КОРОТКОЕ ЗАДАНИЕ A: Выведите записи от их начала до строки с "சொற்களில்தான்" включительно, подставив "Read" вместо "Transcribe" и оставив все остальное без изменений. Картинки в ответ не включайте.

ИСХОДНЫЙ ДОКУМЕНТ:
****************************************
Глава 5. У шестипалой неправды

Предчувствуя судьбу, Андреев еще до ареста описал свой тюремный опыт:

Ты осужден. Молись. Ночь

беспросветна. Рок

Тебя не первого привел в сырой острог.

Дверь замурована. Но под покровом тьмы

Нащупай лестницу – не в мир, а вглубь

тюрьмы…

Это движение вглубь создало тысячи стихов. В неудержимом порыве вон из клетки пространства и времени Андреев обошел в своих видениях все три мира: небо, землю и ад. Но больше всего он задерживается в аду. Тюрьма повернула внимание поэта от светлых впечатлений бытия к темным. И еще один поворот совершился: душа перестала странствовать по чужим векам и странам. Она прикована к «Железной мистерии» России. Творчество Андреева в тюрьме и после тюрьмы – это поэзия раненого сознания, неспособного надолго забыть о своей боли.

Могучий дух Андреева побеждал свою боль. В тюрьме созданы образы Китежа и Небесного Кремля, но все же больше всего Андреев писал про бесов. Тюрьма создала ту насыщенность поэзии и прозы Андреева адскими видениями, которая отпугивает многих читателей и надолго задержала публикацию его наследия (православные боятся Андреева, как соблазна; а позитивисты не могут осмыслить «Розу мира» иначе, как набор галлюцинаций).

Безобразию необходимо было дать образ – иначе в без-образном, в отвратительно выкрашенной клетке-камере, поэт не мог прожить. Опыт Андреева здесь параллелен опыту Мандельштама. Я говорю о параллели, не о тождестве. Там, где Мандельштам жил – на краю безумия – отдельными творческими рывками, Андреев создал стройную и строгую систему. Но аналогию, по-моему, можно провести.

Оба поэта попали в избу к шестипалой неправде. Оба почувствовали, что она шестипала, что ее форму нельзя передать ничем, кроме гротеска. У Мандельштама переход к гротеску начался в стихах конца 20-х и особенно – начала 30-х. К гротеску – еще до тюрьмы – толкала вся эпоха Москвошвея. Но архигротеском был мир за железными воротами ГПУ. На пороге тюрьмы и после тюрьмы певец «Камня» и «Тристии» становится антиклассиком. В «Воронежских тетрадях» перекликаются, чередуясь, две творческие воли, настолько несхожие, что можно было приписать их двум разным поэтам: одному – архаисту и другому – новатору.
****************************************
ЗАПИСИ НАБОРА ДАННЫХ:
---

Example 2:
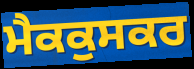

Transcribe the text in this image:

ਮੈਕਕੁਸਕਰ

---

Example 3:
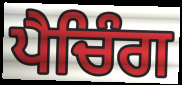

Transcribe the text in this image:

ਪੈਚਿੰਗ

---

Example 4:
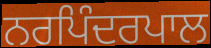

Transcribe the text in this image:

ਨਰਪਿੰਦਰਪਾਲ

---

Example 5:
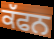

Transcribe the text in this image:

ਕੱਫਨ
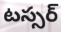
టస్సర్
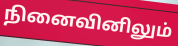
நினைவினிலும்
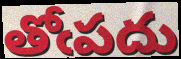
తోఁపదు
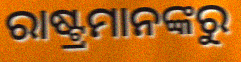
ରାଷ୍ଟ୍ରମାନଙ୍କରୁ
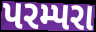
પરમ્પરા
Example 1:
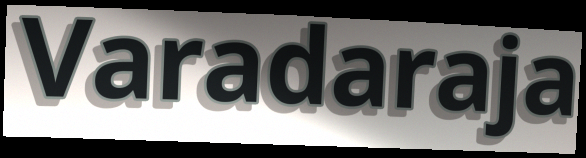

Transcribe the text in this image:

Varadaraja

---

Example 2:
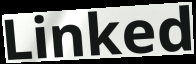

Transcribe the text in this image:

Linked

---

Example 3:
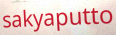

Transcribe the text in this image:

sakyaputto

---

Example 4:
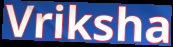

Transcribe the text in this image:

Vriksha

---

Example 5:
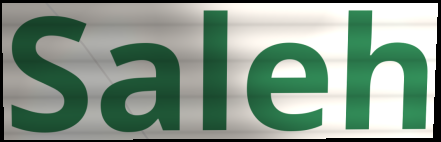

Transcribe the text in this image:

Saleh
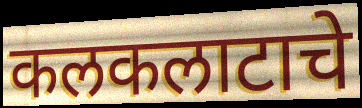
कलकलाटाचे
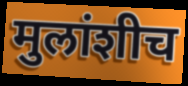
मुलांशीच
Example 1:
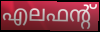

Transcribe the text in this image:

എലഫന്റ്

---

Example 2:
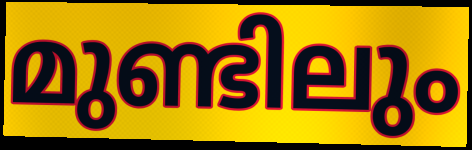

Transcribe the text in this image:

മുണ്ടിലും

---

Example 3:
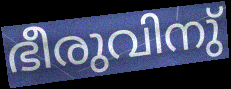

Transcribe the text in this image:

ഭീരുവിനു്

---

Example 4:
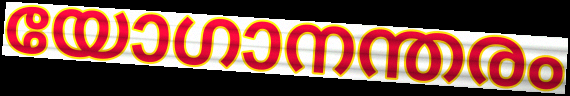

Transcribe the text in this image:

യോഗാനന്തരം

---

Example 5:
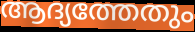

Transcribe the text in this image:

ആദ്യത്തേതും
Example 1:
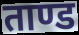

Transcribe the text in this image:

ताण्ड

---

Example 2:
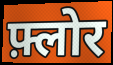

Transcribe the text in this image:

फ़्लोर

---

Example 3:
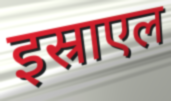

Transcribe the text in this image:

इस्राएल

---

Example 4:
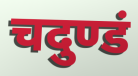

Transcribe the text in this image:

चदुण्डं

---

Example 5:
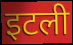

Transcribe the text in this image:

इटली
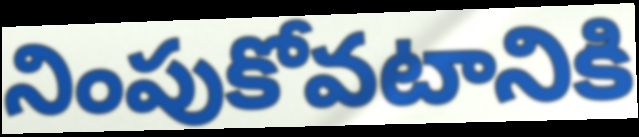
నింపుకోవటానికి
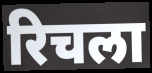
रिचला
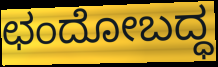
ಛಂದೋಬದ್ಧ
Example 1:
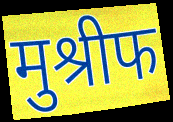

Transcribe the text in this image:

मुश्रीफ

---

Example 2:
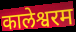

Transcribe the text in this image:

कालेश्वरम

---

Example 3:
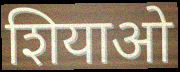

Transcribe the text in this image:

शियाओ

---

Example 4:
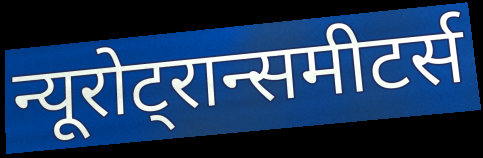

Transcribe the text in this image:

न्यूरोट्रान्समीटर्स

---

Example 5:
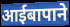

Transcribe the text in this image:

आईबापाने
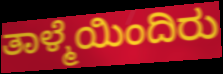
ತಾಳ್ಮೆಯಿಂದಿರು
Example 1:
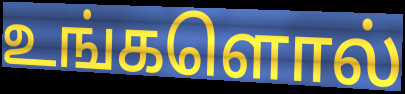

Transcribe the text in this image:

உங்களொல்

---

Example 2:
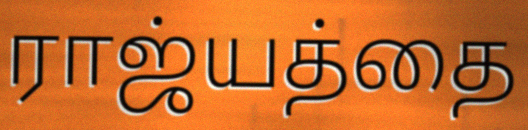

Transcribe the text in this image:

ராஜ்யத்தை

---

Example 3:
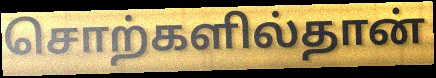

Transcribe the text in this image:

சொற்களில்தான்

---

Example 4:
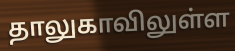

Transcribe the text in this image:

தாலுகாவிலுள்ள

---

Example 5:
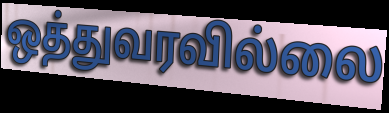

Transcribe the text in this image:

ஒத்துவரவில்லை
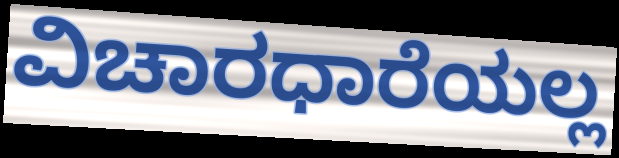
ವಿಚಾರಧಾರೆಯಲ್ಲ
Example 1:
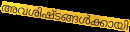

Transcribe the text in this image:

അവശിഷ്ടങ്ങൾക്കായി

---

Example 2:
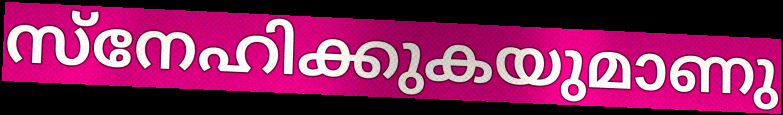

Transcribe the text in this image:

സ്നേഹിക്കുകയുമാണു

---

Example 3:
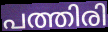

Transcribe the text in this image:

പത്തിരി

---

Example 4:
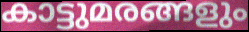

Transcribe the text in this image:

കാട്ടുമരങ്ങളും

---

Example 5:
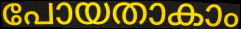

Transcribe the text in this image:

പോയതാകാം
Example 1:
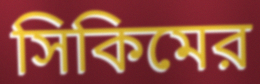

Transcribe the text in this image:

সিকিমের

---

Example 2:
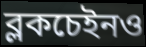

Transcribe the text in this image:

ব্লকচেইনও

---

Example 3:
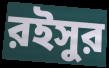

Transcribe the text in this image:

রইসুর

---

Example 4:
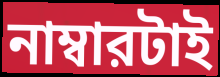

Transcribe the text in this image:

নাম্বারটাই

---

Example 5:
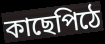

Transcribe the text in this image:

কাছেপিঠে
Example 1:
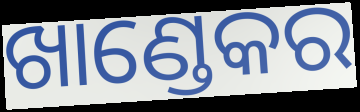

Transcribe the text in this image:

ଖାଣ୍ଡେକର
****************************************
КОРОТКОЕ ЗАДАНИЕ B:
Ответьте на вопросы по исходному документу.
(i) Какие образы, согласно тексту, созданы Андреевым в тюрьме?
(ii) В стихах какого времени у Мандельштама начался переход к гротеску?
(iii) В каком произведении Мандельштама, по тексту, перекликаются две творческие воли?

РЕЗУЛЬТАТ УПРАЖНЕНИЯ A:
---

Example 2:

Read the text in this image:

ਮੈਕਕੁਸਕਰ

---

Example 3:

Read the text in this image:

ਪੈਚਿੰਗ

---

Example 4:

Read the text in this image:

ਨਰਪਿੰਦਰਪਾਲ

---

Example 5:

Read the text in this image:

ਕੱਫਨ
టస్సర్
நினைவினிலும்
తోఁపదు
ରାଷ୍ଟ୍ରମାନଙ୍କରୁ
પરમ્પરા
Example 1:

Read the text in this image:

Varadaraja

---

Example 2:

Read the text in this image:

Linked

---

Example 3:

Read the text in this image:

sakyaputto

---

Example 4:

Read the text in this image:

Vriksha

---

Example 5:

Read the text in this image:

Saleh
कलकलाटाचे
मुलांशीच
Example 1:

Read the text in this image:

എലഫന്റ്

---

Example 2:

Read the text in this image:

മുണ്ടിലും

---

Example 3:

Read the text in this image:

ഭീരുവിനു്

---

Example 4:

Read the text in this image:

യോഗാനന്തരം

---

Example 5:

Read the text in this image:

ആദ്യത്തേതും
Example 1:

Read the text in this image:

ताण्ड

---

Example 2:

Read the text in this image:

फ़्लोर

---

Example 3:

Read the text in this image:

इस्राएल

---

Example 4:

Read the text in this image:

चदुण्डं

---

Example 5:

Read the text in this image:

इटली
నింపుకోవటానికి
रिचला
ಛಂದೋಬದ್ಧ
Example 1:

Read the text in this image:

मुश्रीफ

---

Example 2:

Read the text in this image:

कालेश्वरम

---

Example 3:

Read the text in this image:

शियाओ

---

Example 4:

Read the text in this image:

न्यूरोट्रान्समीटर्स

---

Example 5:

Read the text in this image:

आईबापाने
ತಾಳ್ಮೆಯಿಂದಿರು
Example 1:

Read the text in this image:

உங்களொல்

---

Example 2:

Read the text in this image:

ராஜ்யத்தை

---

Example 3:

Read the text in this image:

சொற்களில்தான்

РЕЗУЛЬТАТ УПРАЖНЕНИЯ B:
(i) Образы Китежа и Небесного Кремля.
(ii) В стихах конца 20-х и особенно начала 30-х.
(iii) В «Воронежских тетрадях».